#### Excerto do documento

Ex..mo Senhor
Presidente da Câmara Municipal de Leiria
Largo da República
2414-006 LEIRIA
 
V.ª Ref.ª
Proc. 780/99
Of.3420/12
V.ª Comunicação
1/06/2012
Nossa Ref.ª
Proc. R-4440/11 (A1)
 
 
 
 
RECOMENDAÇÃO N.º 5/A/2013
(artigo 20.º, n.º 1, alínea a), da Lei n.º 9/91, de 9 de abril, na redação da Lei n.º 17/2013,
de 18 de fevereiro)
 
 
 
 
 
ASSUNTO: Oposição – Obras de construção – Área florestal – Moradia unifamiliar – Estrada Principal das Cortes, 701, Ponte Cavaleiro, Cortes, Leiria.
 
1.    Apreciei queixa contra a Câmara Municipal de Leiria, afirmando-se ter violado o disposto no artigo 62.º do Plano Diretor Municipal[1] ao ter licenciado a operação urbanística identificada, e autorizado a respetiva utilização, em 25/01/2011, depois de, por deliberação de 29/07/1998, ter sido reconhecido que integrava um futuro empreendimento turístico.
 
2.    Com efeito, nos termos do PDM, tratar-se-ia de solos qualificados para o uso florestal, com a única exceção dos empreendimentos turísticos.

########
#### Dados a utilizar

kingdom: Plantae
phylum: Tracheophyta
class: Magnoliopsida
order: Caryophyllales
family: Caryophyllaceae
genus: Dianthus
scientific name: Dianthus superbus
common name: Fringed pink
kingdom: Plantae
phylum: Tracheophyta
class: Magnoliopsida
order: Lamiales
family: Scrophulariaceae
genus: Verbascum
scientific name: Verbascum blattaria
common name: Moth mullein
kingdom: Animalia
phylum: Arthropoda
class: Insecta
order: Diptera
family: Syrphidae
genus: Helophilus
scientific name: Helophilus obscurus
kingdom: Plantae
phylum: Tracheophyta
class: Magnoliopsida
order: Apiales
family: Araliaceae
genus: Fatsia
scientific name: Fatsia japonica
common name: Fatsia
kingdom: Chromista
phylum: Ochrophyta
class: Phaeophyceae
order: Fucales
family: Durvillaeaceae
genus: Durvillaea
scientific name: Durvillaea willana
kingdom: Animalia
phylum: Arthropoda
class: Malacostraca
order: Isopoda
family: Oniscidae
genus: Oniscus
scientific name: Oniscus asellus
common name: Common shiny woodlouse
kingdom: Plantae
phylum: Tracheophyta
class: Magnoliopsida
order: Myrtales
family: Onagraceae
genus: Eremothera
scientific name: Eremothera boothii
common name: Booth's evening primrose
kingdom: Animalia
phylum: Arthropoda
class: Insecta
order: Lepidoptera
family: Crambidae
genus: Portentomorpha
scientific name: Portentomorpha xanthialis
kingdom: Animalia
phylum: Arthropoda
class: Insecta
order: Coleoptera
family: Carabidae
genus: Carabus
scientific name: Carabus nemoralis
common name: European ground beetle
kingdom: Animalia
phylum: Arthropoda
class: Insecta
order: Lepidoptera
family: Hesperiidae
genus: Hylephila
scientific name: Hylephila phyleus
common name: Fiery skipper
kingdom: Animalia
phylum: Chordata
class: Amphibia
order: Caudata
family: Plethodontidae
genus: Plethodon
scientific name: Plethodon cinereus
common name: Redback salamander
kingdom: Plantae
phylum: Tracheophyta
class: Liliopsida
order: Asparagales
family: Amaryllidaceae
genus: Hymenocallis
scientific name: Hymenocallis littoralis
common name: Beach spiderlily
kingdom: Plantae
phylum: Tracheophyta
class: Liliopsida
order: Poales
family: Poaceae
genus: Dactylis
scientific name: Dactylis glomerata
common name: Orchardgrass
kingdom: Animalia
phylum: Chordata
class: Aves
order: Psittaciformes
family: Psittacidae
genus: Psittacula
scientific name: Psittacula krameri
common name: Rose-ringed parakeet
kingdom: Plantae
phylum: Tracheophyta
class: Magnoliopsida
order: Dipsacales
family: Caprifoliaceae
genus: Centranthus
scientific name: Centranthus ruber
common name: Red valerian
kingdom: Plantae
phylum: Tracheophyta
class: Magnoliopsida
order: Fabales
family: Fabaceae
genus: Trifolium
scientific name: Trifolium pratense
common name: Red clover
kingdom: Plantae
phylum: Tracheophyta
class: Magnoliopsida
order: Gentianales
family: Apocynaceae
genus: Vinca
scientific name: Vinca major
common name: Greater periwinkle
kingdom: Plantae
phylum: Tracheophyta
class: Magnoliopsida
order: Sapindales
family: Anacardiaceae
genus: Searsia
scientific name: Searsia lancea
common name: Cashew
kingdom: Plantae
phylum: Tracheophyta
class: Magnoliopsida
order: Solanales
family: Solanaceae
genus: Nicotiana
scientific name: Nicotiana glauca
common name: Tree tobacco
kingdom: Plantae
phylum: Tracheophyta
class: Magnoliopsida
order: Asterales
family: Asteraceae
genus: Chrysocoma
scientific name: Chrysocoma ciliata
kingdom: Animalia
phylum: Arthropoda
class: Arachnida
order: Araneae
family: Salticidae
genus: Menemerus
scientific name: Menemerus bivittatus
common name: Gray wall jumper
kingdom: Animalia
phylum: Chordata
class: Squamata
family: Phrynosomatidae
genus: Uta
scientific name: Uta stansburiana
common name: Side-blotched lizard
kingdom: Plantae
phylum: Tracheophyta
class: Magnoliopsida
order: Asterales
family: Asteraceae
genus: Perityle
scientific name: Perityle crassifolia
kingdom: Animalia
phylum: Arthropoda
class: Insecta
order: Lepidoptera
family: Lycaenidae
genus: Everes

########

• O que fazer:
#1 Reescreva o excerto da recomendação entre "1.    Apreciei queixa" e "dos empreendimentos turísticos.", inclusive, substituindo "queixa" por "reclamação".
#2 Copie sem alterações as linhas de dados compreendidas entre a linha com "family: Oniscidae" e a linha com "family: Anacardiaceae", ambas incluídas.

• Respostas:
#1
1.    Apreciei reclamação contra a Câmara Municipal de Leiria, afirmando-se ter violado o disposto no artigo 62.º do Plano Diretor Municipal[1] ao ter licenciado a operação urbanística identificada, e autorizado a respetiva utilização, em 25/01/2011, depois de, por deliberação de 29/07/1998, ter sido reconhecido que integrava um futuro empreendimento turístico.
 
2.    Com efeito, nos termos do PDM, tratar-se-ia de solos qualificados para o uso florestal, com a única exceção dos empreendimentos turísticos.

#2
family: Oniscidae
genus: Oniscus
scientific name: Oniscus asellus
common name: Common shiny woodlouse
kingdom: Plantae
phylum: Tracheophyta
class: Magnoliopsida
order: Myrtales
family: Onagraceae
genus: Eremothera
scientific name: Eremothera boothii
common name: Booth's evening primrose
kingdom: Animalia
phylum: Arthropoda
class: Insecta
order: Lepidoptera
family: Crambidae
genus: Portentomorpha
scientific name: Portentomorpha xanthialis
kingdom: Animalia
phylum: Arthropoda
class: Insecta
order: Coleoptera
family: Carabidae
genus: Carabus
scientific name: Carabus nemoralis
common name: European ground beetle
kingdom: Animalia
phylum: Arthropoda
class: Insecta
order: Lepidoptera
family: Hesperiidae
genus: Hylephila
scientific name: Hylephila phyleus
common name: Fiery skipper
kingdom: Animalia
phylum: Chordata
class: Amphibia
order: Caudata
family: Plethodontidae
genus: Plethodon
scientific name: Plethodon cinereus
common name: Redback salamander
kingdom: Plantae
phylum: Tracheophyta
class: Liliopsida
order: Asparagales
family: Amaryllidaceae
genus: Hymenocallis
scientific name: Hymenocallis littoralis
common name: Beach spiderlily
kingdom: Plantae
phylum: Tracheophyta
class: Liliopsida
order: Poales
family: Poaceae
genus: Dactylis
scientific name: Dactylis glomerata
common name: Orchardgrass
kingdom: Animalia
phylum: Chordata
class: Aves
order: Psittaciformes
family: Psittacidae
genus: Psittacula
scientific name: Psittacula krameri
common name: Rose-ringed parakeet
kingdom: Plantae
phylum: Tracheophyta
class: Magnoliopsida
order: Dipsacales
family: Caprifoliaceae
genus: Centranthus
scientific name: Centranthus ruber
common name: Red valerian
kingdom: Plantae
phylum: Tracheophyta
class: Magnoliopsida
order: Fabales
family: Fabaceae
genus: Trifolium
scientific name: Trifolium pratense
common name: Red clover
kingdom: Plantae
phylum: Tracheophyta
class: Magnoliopsida
order: Gentianales
family: Apocynaceae
genus: Vinca
scientific name: Vinca major
common name: Greater periwinkle
kingdom: Plantae
phylum: Tracheophyta
class: Magnoliopsida
order: Sapindales
family: Anacardiaceae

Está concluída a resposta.